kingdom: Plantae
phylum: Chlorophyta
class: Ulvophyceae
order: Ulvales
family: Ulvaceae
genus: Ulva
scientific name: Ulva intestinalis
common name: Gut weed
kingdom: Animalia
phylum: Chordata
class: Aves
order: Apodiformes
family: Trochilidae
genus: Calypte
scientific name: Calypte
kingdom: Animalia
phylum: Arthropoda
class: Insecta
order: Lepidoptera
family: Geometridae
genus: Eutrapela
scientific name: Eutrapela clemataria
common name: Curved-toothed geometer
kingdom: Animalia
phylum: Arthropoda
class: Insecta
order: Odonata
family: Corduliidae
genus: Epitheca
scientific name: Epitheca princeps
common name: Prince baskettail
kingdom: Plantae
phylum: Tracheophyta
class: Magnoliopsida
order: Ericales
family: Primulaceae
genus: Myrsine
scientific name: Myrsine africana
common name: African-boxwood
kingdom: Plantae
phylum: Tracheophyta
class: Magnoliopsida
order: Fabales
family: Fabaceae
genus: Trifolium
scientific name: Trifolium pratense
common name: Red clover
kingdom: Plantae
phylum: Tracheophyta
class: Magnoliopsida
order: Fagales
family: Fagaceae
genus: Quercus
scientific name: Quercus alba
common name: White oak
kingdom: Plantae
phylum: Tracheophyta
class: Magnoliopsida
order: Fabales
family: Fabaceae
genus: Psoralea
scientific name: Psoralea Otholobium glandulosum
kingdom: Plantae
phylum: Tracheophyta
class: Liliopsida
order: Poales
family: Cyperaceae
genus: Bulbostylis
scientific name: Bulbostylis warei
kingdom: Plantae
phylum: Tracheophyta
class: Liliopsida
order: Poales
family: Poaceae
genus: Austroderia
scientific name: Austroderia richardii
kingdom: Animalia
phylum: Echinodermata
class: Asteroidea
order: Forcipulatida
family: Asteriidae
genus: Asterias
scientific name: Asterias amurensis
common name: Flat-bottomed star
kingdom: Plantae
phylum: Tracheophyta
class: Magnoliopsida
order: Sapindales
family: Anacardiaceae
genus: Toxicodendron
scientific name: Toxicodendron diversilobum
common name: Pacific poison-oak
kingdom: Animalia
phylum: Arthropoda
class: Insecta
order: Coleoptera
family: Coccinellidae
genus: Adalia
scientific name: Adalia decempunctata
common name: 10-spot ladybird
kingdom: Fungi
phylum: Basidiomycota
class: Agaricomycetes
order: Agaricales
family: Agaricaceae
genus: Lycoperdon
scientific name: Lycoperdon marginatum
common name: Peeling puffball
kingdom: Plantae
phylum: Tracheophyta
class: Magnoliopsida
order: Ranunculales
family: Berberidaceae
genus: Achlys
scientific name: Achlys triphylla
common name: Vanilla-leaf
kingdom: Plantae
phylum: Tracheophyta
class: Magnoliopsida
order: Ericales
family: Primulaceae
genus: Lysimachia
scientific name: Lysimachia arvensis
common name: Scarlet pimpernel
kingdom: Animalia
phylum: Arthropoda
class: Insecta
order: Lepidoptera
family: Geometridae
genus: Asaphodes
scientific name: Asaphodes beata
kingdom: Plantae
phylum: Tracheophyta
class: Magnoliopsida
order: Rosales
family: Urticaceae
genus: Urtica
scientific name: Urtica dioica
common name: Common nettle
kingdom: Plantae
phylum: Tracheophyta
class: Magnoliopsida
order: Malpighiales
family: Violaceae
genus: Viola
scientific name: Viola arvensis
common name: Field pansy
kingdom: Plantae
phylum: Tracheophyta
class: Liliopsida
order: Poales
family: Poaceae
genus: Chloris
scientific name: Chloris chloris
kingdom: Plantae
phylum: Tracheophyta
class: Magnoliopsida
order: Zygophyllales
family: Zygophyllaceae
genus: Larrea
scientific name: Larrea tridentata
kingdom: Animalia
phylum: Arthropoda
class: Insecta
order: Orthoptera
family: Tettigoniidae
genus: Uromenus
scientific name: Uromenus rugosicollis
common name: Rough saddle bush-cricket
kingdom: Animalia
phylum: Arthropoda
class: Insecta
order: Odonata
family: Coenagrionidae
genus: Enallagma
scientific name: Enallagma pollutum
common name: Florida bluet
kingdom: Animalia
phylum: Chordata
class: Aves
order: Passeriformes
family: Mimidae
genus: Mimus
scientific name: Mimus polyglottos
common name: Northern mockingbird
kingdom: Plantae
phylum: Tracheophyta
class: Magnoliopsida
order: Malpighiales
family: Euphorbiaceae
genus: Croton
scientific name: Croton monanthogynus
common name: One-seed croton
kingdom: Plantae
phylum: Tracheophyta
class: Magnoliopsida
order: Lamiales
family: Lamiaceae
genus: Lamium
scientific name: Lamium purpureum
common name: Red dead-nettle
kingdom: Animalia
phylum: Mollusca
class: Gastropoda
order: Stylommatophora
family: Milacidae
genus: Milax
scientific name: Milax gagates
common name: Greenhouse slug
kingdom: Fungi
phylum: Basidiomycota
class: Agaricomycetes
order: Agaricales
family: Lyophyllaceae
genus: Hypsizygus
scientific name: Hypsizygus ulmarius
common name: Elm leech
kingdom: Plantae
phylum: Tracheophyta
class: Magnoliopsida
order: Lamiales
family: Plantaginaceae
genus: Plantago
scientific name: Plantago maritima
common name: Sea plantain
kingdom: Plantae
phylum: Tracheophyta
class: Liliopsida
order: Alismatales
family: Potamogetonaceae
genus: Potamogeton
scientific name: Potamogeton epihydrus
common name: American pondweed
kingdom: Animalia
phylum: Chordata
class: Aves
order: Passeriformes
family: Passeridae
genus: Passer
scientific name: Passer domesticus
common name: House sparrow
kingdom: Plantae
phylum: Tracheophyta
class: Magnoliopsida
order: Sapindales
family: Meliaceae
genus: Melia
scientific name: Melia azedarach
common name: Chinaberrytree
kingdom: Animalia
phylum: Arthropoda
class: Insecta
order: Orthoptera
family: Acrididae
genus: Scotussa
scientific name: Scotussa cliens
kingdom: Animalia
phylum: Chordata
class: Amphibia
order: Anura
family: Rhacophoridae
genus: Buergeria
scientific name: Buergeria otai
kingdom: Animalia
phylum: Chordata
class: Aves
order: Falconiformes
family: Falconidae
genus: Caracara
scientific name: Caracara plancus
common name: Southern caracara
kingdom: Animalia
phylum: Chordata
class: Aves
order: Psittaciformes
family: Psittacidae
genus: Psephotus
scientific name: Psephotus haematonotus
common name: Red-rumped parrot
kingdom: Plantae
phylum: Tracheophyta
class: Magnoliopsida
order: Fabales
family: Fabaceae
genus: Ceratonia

^^^^^^^^

Reproduce every line of the records above, unchanged and in the same order.

- **Correct result**
kingdom: Plantae
phylum: Chlorophyta
class: Ulvophyceae
order: Ulvales
family: Ulvaceae
genus: Ulva
scientific name: Ulva intestinalis
common name: Gut weed
kingdom: Animalia
phylum: Chordata
class: Aves
order: Apodiformes
family: Trochilidae
genus: Calypte
scientific name: Calypte
kingdom: Animalia
phylum: Arthropoda
class: Insecta
order: Lepidoptera
family: Geometridae
genus: Eutrapela
scientific name: Eutrapela clemataria
common name: Curved-toothed geometer
kingdom: Animalia
phylum: Arthropoda
class: Insecta
order: Odonata
family: Corduliidae
genus: Epitheca
scientific name: Epitheca princeps
common name: Prince baskettail
kingdom: Plantae
phylum: Tracheophyta
class: Magnoliopsida
order: Ericales
family: Primulaceae
genus: Myrsine
scientific name: Myrsine africana
common name: African-boxwood
kingdom: Plantae
phylum: Tracheophyta
class: Magnoliopsida
order: Fabales
family: Fabaceae
genus: Trifolium
scientific name: Trifolium pratense
common name: Red clover
kingdom: Plantae
phylum: Tracheophyta
class: Magnoliopsida
order: Fagales
family: Fagaceae
genus: Quercus
scientific name: Quercus alba
common name: White oak
kingdom: Plantae
phylum: Tracheophyta
class: Magnoliopsida
order: Fabales
family: Fabaceae
genus: Psoralea
scientific name: Psoralea Otholobium glandulosum
kingdom: Plantae
phylum: Tracheophyta
class: Liliopsida
order: Poales
family: Cyperaceae
genus: Bulbostylis
scientific name: Bulbostylis warei
kingdom: Plantae
phylum: Tracheophyta
class: Liliopsida
order: Poales
family: Poaceae
genus: Austroderia
scientific name: Austroderia richardii
kingdom: Animalia
phylum: Echinodermata
class: Asteroidea
order: Forcipulatida
family: Asteriidae
genus: Asterias
scientific name: Asterias amurensis
common name: Flat-bottomed star
kingdom: Plantae
phylum: Tracheophyta
class: Magnoliopsida
order: Sapindales
family: Anacardiaceae
genus: Toxicodendron
scientific name: Toxicodendron diversilobum
common name: Pacific poison-oak
kingdom: Animalia
phylum: Arthropoda
class: Insecta
order: Coleoptera
family: Coccinellidae
genus: Adalia
scientific name: Adalia decempunctata
common name: 10-spot ladybird
kingdom: Fungi
phylum: Basidiomycota
class: Agaricomycetes
order: Agaricales
family: Agaricaceae
genus: Lycoperdon
scientific name: Lycoperdon marginatum
common name: Peeling puffball
kingdom: Plantae
phylum: Tracheophyta
class: Magnoliopsida
order: Ranunculales
family: Berberidaceae
genus: Achlys
scientific name: Achlys triphylla
common name: Vanilla-leaf
kingdom: Plantae
phylum: Tracheophyta
class: Magnoliopsida
order: Ericales
family: Primulaceae
genus: Lysimachia
scientific name: Lysimachia arvensis
common name: Scarlet pimpernel
kingdom: Animalia
phylum: Arthropoda
class: Insecta
order: Lepidoptera
family: Geometridae
genus: Asaphodes
scientific name: Asaphodes beata
kingdom: Plantae
phylum: Tracheophyta
class: Magnoliopsida
order: Rosales
family: Urticaceae
genus: Urtica
scientific name: Urtica dioica
common name: Common nettle
kingdom: Plantae
phylum: Tracheophyta
class: Magnoliopsida
order: Malpighiales
family: Violaceae
genus: Viola
scientific name: Viola arvensis
common name: Field pansy
kingdom: Plantae
phylum: Tracheophyta
class: Liliopsida
order: Poales
family: Poaceae
genus: Chloris
scientific name: Chloris chloris
kingdom: Plantae
phylum: Tracheophyta
class: Magnoliopsida
order: Zygophyllales
family: Zygophyllaceae
genus: Larrea
scientific name: Larrea tridentata
kingdom: Animalia
phylum: Arthropoda
class: Insecta
order: Orthoptera
family: Tettigoniidae
genus: Uromenus
scientific name: Uromenus rugosicollis
common name: Rough saddle bush-cricket
kingdom: Animalia
phylum: Arthropoda
class: Insecta
order: Odonata
family: Coenagrionidae
genus: Enallagma
scientific name: Enallagma pollutum
common name: Florida bluet
kingdom: Animalia
phylum: Chordata
class: Aves
order: Passeriformes
family: Mimidae
genus: Mimus
scientific name: Mimus polyglottos
common name: Northern mockingbird
kingdom: Plantae
phylum: Tracheophyta
class: Magnoliopsida
order: Malpighiales
family: Euphorbiaceae
genus: Croton
scientific name: Croton monanthogynus
common name: One-seed croton
kingdom: Plantae
phylum: Tracheophyta
class: Magnoliopsida
order: Lamiales
family: Lamiaceae
genus: Lamium
scientific name: Lamium purpureum
common name: Red dead-nettle
kingdom: Animalia
phylum: Mollusca
class: Gastropoda
order: Stylommatophora
family: Milacidae
genus: Milax
scientific name: Milax gagates
common name: Greenhouse slug
kingdom: Fungi
phylum: Basidiomycota
class: Agaricomycetes
order: Agaricales
family: Lyophyllaceae
genus: Hypsizygus
scientific name: Hypsizygus ulmarius
common name: Elm leech
kingdom: Plantae
phylum: Tracheophyta
class: Magnoliopsida
order: Lamiales
family: Plantaginaceae
genus: Plantago
scientific name: Plantago maritima
common name: Sea plantain
kingdom: Plantae
phylum: Tracheophyta
class: Liliopsida
order: Alismatales
family: Potamogetonaceae
genus: Potamogeton
scientific name: Potamogeton epihydrus
common name: American pondweed
kingdom: Animalia
phylum: Chordata
class: Aves
order: Passeriformes
family: Passeridae
genus: Passer
scientific name: Passer domesticus
common name: House sparrow
kingdom: Plantae
phylum: Tracheophyta
class: Magnoliopsida
order: Sapindales
family: Meliaceae
genus: Melia
scientific name: Melia azedarach
common name: Chinaberrytree
kingdom: Animalia
phylum: Arthropoda
class: Insecta
order: Orthoptera
family: Acrididae
genus: Scotussa
scientific name: Scotussa cliens
kingdom: Animalia
phylum: Chordata
class: Amphibia
order: Anura
family: Rhacophoridae
genus: Buergeria
scientific name: Buergeria otai
kingdom: Animalia
phylum: Chordata
class: Aves
order: Falconiformes
family: Falconidae
genus: Caracara
scientific name: Caracara plancus
common name: Southern caracara
kingdom: Animalia
phylum: Chordata
class: Aves
order: Psittaciformes
family: Psittacidae
genus: Psephotus
scientific name: Psephotus haematonotus
common name: Red-rumped parrot
kingdom: Plantae
phylum: Tracheophyta
class: Magnoliopsida
order: Fabales
family: Fabaceae
genus: Ceratonia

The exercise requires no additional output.